Ma Huang ("big yellow") is the Chinese name for Herba Ephedra. The plant from which pseudoephedrine is derived (as in Sudafed), its American counterpart is commonly called "Mormon Tea".

Its use as a 'weight loss' stimulant in the Nutritional and Fitness markets of the West have created a dilemma for those of us who practice TCM. While we may still be able to prescribe this herb (and it is one with dangerous side effects that should be prescribed), the current climate makes our continued ability to get this herb questionable.

Our dilemma: this herb is actually used therapeutically for acute asthma, giving us an alternative to offer to those patients who don't like the side effects of anti-asthma pharmaceuticals. Having a history of safe use for hundreds of years, Chinese medicine documents how to use the herb, what symptoms to use the herb for, how to prepare the herb (cooking it changes its effects and side-effects) and what herbs to combine it with to not only make it safer, but to make it more effective.

There is one classic Chinese formula that incorporates Ma Huang that has been used recently in the treatment of obesity. This paradigm may have been the impetus for Ma Huang's abuse by the nutritional supplement/fitness supplement industry. As obesity itself is a life-threatening condition, the herbs with which it is combined in this formula make sense from a Chinese medicine perspective. However, the formula still could not be used for people with high blood pressure. It's use to 'boost metabolism' may be more from its American heritage as Mormon tea, where the herb was used for stamina in high altitudes (not unlike the use of coca leaves by Peruvian mountain dwellers).

This effective, and for an asthmatic, life-altering herb has been the victim of selling for its side-effect (increased energy and increased heart beat) rather than its therapeutic effect (increasing lung capacity). Both TCM practitioners and their asthmatic patients lose out when an herb such as this is considered 'unsafe'. What was unsafe was not the herb, but how marketers desiring profits chose to manufacture, distribute, and promote it. Weight loss in order to be attractive and lean isn't something that requires potent herbs; helping an asthmatic breathe is.

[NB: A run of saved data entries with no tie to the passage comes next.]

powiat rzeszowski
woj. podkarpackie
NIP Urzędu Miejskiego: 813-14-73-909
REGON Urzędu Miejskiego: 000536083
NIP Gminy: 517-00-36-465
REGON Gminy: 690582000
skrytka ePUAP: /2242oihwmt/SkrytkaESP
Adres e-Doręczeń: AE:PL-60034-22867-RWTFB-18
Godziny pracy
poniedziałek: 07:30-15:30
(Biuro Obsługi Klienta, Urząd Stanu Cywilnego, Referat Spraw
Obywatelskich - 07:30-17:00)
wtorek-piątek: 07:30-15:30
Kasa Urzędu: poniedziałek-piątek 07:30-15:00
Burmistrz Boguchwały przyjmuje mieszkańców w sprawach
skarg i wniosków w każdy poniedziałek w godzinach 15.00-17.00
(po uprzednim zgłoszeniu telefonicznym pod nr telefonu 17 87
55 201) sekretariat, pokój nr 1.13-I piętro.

Licensed or Certified Acupuncturists in the US who have also received training in writing herbal prescriptions will be familiar with how to prepare, and whether to use, Ma Huang. Any health care provider, or any person, who may be taking a supplement for weight loss (or even one for common cold) containing Ma Huang should consider contacting a local acupuncturist to find out safer alternatives.

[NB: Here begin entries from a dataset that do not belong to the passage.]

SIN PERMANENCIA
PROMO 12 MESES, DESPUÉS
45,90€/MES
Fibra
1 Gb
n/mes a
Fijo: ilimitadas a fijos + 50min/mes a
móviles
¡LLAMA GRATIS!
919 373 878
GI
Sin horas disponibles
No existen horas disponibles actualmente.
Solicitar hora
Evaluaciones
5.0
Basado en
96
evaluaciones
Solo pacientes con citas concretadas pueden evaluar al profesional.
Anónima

Herbs are natural; yet herbs are also drugs. The history of safe use of Ma Huang is proof that a strong herb can be abused to the point it is taken off the market. The fact that such an herb can be abused points out the lack of education about herbal remedies on the part of manufacturers of such supplements, as well as on the part of other health care providers who rely upon mass media slanted journalism to be informed about herbs and their proper, safe use.